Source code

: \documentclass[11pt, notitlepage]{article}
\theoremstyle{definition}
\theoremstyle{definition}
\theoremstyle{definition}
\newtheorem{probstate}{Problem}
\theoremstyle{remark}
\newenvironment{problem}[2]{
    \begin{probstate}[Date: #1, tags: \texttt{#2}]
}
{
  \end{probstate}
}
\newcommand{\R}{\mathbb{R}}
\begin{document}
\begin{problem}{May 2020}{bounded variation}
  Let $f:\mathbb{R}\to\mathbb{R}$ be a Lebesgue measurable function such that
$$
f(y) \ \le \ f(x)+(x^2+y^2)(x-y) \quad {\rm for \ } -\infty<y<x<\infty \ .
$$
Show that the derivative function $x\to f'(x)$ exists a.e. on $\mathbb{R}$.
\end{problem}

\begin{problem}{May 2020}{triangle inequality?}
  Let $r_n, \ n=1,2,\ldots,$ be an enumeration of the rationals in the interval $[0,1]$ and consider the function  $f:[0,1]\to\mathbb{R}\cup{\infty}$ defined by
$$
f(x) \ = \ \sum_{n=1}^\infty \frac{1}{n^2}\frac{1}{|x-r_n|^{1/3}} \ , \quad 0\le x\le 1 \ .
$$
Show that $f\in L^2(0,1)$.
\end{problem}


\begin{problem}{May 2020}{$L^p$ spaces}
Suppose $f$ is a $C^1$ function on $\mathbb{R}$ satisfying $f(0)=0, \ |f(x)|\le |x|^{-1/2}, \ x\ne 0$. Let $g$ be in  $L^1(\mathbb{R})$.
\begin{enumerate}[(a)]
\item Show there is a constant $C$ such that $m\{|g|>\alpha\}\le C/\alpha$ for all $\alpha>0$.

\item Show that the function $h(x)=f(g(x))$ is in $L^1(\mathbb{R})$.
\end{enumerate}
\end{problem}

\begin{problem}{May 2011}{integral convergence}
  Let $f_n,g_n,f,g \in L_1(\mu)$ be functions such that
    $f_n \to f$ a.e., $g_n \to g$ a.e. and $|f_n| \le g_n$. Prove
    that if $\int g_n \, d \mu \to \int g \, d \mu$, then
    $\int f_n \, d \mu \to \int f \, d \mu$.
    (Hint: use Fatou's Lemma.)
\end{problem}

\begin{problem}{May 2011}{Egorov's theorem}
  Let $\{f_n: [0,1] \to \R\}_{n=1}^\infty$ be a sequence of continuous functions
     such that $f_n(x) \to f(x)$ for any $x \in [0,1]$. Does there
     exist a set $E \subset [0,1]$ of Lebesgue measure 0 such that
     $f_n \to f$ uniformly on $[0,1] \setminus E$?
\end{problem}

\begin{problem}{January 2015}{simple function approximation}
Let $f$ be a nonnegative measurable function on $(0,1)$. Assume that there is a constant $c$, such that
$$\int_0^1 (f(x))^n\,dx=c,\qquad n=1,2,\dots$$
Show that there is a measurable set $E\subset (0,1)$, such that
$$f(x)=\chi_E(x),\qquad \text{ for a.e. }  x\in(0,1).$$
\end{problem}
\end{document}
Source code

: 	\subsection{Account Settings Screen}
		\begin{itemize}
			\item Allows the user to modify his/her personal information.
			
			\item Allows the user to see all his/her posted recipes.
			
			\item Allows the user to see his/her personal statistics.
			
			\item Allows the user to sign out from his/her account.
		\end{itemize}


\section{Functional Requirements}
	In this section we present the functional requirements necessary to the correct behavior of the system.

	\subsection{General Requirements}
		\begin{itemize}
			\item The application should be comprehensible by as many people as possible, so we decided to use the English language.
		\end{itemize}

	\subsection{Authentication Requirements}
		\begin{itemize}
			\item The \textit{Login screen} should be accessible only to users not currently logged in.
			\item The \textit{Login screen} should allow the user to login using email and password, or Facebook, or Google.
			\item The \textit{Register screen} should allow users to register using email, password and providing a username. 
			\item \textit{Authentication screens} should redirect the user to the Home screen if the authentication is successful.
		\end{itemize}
• • • •
WHAT TO DO -
Give back the entire listing verbatim.

RESULT FOR THIS EXERCISE -
Source code

: \documentclass[11pt, notitlepage]{article}
\theoremstyle{definition}
\theoremstyle{definition}
\theoremstyle{definition}
\newtheorem{probstate}{Problem}
\theoremstyle{remark}
\newenvironment{problem}[2]{
    \begin{probstate}[Date: #1, tags: \texttt{#2}]
}
{
  \end{probstate}
}
\newcommand{\R}{\mathbb{R}}
\begin{document}
\begin{problem}{May 2020}{bounded variation}
  Let $f:\mathbb{R}\to\mathbb{R}$ be a Lebesgue measurable function such that
$$
f(y) \ \le \ f(x)+(x^2+y^2)(x-y) \quad {\rm for \ } -\infty<y<x<\infty \ .
$$
Show that the derivative function $x\to f'(x)$ exists a.e. on $\mathbb{R}$.
\end{problem}

\begin{problem}{May 2020}{triangle inequality?}
  Let $r_n, \ n=1,2,\ldots,$ be an enumeration of the rationals in the interval $[0,1]$ and consider the function  $f:[0,1]\to\mathbb{R}\cup{\infty}$ defined by
$$
f(x) \ = \ \sum_{n=1}^\infty \frac{1}{n^2}\frac{1}{|x-r_n|^{1/3}} \ , \quad 0\le x\le 1 \ .
$$
Show that $f\in L^2(0,1)$.
\end{problem}


\begin{problem}{May 2020}{$L^p$ spaces}
Suppose $f$ is a $C^1$ function on $\mathbb{R}$ satisfying $f(0)=0, \ |f(x)|\le |x|^{-1/2}, \ x\ne 0$. Let $g$ be in  $L^1(\mathbb{R})$.
\begin{enumerate}[(a)]
\item Show there is a constant $C$ such that $m\{|g|>\alpha\}\le C/\alpha$ for all $\alpha>0$.

\item Show that the function $h(x)=f(g(x))$ is in $L^1(\mathbb{R})$.
\end{enumerate}
\end{problem}

\begin{problem}{May 2011}{integral convergence}
  Let $f_n,g_n,f,g \in L_1(\mu)$ be functions such that
    $f_n \to f$ a.e., $g_n \to g$ a.e. and $|f_n| \le g_n$. Prove
    that if $\int g_n \, d \mu \to \int g \, d \mu$, then
    $\int f_n \, d \mu \to \int f \, d \mu$.
    (Hint: use Fatou's Lemma.)
\end{problem}

\begin{problem}{May 2011}{Egorov's theorem}
  Let $\{f_n: [0,1] \to \R\}_{n=1}^\infty$ be a sequence of continuous functions
     such that $f_n(x) \to f(x)$ for any $x \in [0,1]$. Does there
     exist a set $E \subset [0,1]$ of Lebesgue measure 0 such that
     $f_n \to f$ uniformly on $[0,1] \setminus E$?
\end{problem}

\begin{problem}{January 2015}{simple function approximation}
Let $f$ be a nonnegative measurable function on $(0,1)$. Assume that there is a constant $c$, such that
$$\int_0^1 (f(x))^n\,dx=c,\qquad n=1,2,\dots$$
Show that there is a measurable set $E\subset (0,1)$, such that
$$f(x)=\chi_E(x),\qquad \text{ for a.e. }  x\in(0,1).$$
\end{problem}
\end{document}
Source code

: 	\subsection{Account Settings Screen}
		\begin{itemize}
			\item Allows the user to modify his/her personal information.
			
			\item Allows the user to see all his/her posted recipes.
			
			\item Allows the user to see his/her personal statistics.
			
			\item Allows the user to sign out from his/her account.
		\end{itemize}


\section{Functional Requirements}
	In this section we present the functional requirements necessary to the correct behavior of the system.

	\subsection{General Requirements}
		\begin{itemize}
			\item The application should be comprehensible by as many people as possible, so we decided to use the English language.
		\end{itemize}

	\subsection{Authentication Requirements}
		\begin{itemize}
			\item The \textit{Login screen} should be accessible only to users not currently logged in.
			\item The \textit{Login screen} should allow the user to login using email and password, or Facebook, or Google.
			\item The \textit{Register screen} should allow users to register using email, password and providing a username. 
			\item \textit{Authentication screens} should redirect the user to the Home screen if the authentication is successful.
		\end{itemize}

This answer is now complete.